[Saved entries]
########

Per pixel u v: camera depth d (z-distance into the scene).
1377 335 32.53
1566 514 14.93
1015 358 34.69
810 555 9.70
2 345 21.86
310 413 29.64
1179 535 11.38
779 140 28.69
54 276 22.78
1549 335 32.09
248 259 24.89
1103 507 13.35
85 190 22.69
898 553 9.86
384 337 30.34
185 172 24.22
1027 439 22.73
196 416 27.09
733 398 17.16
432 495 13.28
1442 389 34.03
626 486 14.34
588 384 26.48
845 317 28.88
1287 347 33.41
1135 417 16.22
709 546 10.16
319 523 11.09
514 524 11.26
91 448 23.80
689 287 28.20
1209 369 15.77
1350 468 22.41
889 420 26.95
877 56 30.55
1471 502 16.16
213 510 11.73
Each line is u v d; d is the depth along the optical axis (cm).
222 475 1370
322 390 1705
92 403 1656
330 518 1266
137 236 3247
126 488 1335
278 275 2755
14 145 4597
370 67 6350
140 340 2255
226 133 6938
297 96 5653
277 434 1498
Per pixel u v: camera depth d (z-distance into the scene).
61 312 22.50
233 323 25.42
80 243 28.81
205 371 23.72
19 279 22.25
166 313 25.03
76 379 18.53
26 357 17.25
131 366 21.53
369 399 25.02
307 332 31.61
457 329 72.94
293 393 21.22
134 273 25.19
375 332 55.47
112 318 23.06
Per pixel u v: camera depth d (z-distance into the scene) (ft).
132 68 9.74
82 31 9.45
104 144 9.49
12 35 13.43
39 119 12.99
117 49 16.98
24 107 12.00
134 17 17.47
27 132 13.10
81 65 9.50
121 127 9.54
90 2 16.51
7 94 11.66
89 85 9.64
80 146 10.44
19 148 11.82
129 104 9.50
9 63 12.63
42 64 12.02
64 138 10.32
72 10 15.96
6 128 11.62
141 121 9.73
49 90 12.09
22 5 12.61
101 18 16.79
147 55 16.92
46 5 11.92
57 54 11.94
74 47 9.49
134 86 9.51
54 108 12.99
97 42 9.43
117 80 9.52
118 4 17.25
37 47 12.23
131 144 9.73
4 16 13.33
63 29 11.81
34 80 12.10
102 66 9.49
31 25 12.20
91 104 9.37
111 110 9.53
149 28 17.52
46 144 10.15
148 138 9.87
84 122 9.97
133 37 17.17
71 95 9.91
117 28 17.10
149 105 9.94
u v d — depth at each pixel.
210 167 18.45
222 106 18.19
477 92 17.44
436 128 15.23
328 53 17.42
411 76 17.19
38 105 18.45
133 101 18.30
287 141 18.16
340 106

########

In the entries above, find the line holding "733 398 17.16" and the line holding "213 510 11.73", then retype exactly those two lines and every line between them, and nothing else.

TASK SOLUTION »
733 398 17.16
432 495 13.28
1442 389 34.03
626 486 14.34
588 384 26.48
845 317 28.88
1287 347 33.41
1135 417 16.22
709 546 10.16
319 523 11.09
514 524 11.26
91 448 23.80
689 287 28.20
1209 369 15.77
1350 468 22.41
889 420 26.95
877 56 30.55
1471 502 16.16
213 510 11.73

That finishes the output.